Birthday Thoughts, Nov.
3, 2008
When H.G. Wells turned 70 in 1936, PEN
(Poets, Playwrights Essayists and Novelists) threw a birthday dinner for him.
It was fitting, as Wells himself had been
one of the founders of PEN, along with Joseph Conrad and Bernard Shaw -- the
latter among the dinner guests. And PEN survives him and the other founders,
fighting for the rights and dignity of writers around the world.
Wells told his fellow writers on that
long-ago occasion that he felt like a little boy who'd had a lot of fun
playing, until his nurse told him: "Now Master Bertie, it's getting late.
Time you began to put away your toys."
I'm only 67 today but I'm getting there.
Yet, strangely, I feel younger in some ways than I did ten or 20 years ago,
when I was a single man and had no great hope of ever being otherwise. Velvet
has brought me more joy and more contentment that I could have ever imagined.
I have seen things and read things and
experienced things that would never have been part of my life but for her. But
even beyond that, thanks to her, I have a normal life. I have a real home, not
a ratty apartment; and a real new family, even if it's a stepfamily. Even
everyday routines like housework and yardwork, although as tiresome to me as to
anyone, somehow take on new meaning.
It won't last forever, of course. But
that doesn't seem to matter to me as much as it once did. It is a comfort to me
that the world will go on, that people I care about - including my new
stepchildren and step-grandchildren -- will go on. I have never understood the
appeal of solipsism, the notion that the world is just an illusion, that when
you die, it dies. Today, knowing the kind of life that had eluded me before,
solipsism strikes me as a truly horrible idea.
It's not as if I'm overjoyed with the
state of the world; indeed, it seems we have a load of trouble. Yet the
human race has endured troubles since the dawn of time, and I can hope that the
same will be true in the future -- if only, to borrow an old British
expression, by "muddling through." I think there are still enough
decent people in the world to manage that.
It was at a pre-wedding party in 2005
that I came up with a toast -- my first ever, I believe. It wasn't planned, it
sprang into my mind quite spontaneously and unexpectedly:
"Be happy for us. Be happy for
yourselves. Life is good, the world is good, can you but see it."
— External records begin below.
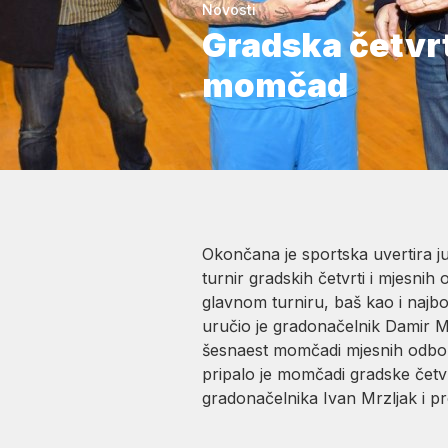
Novosti
Gradska četvr
momčad
Okončana je sportska uvertira 
turnir gradskih četvrti i mjesnih
glavnom turniru, baš kao i najbo
uručio je gradonačelnik Damir M
šesnaest momčadi mjesnih odbora
pripalo je momčadi gradske četv
gradonačelnika Ivan Mrzljak i p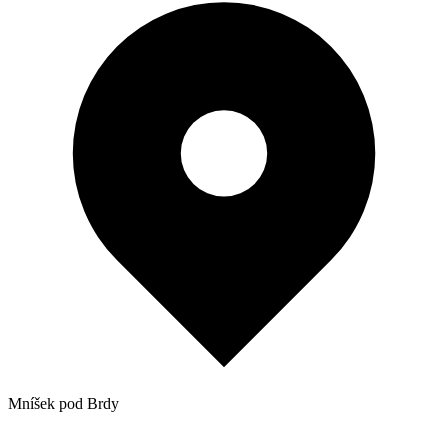
Mníšek pod Brdy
About a year later, for "Deer Meadow
Shuffle," I wrote a passage which, although I didn't think of it at the
time, I later realized could be adapted into another toast, which I leave with
you now:
"To our dreams, and to our love, and
to the things we fashion from them."
I'll try to pass whatever years remain to
me in that spirit. IÕm not putting away my toys. However
long or short a time I have from here, I can't complain.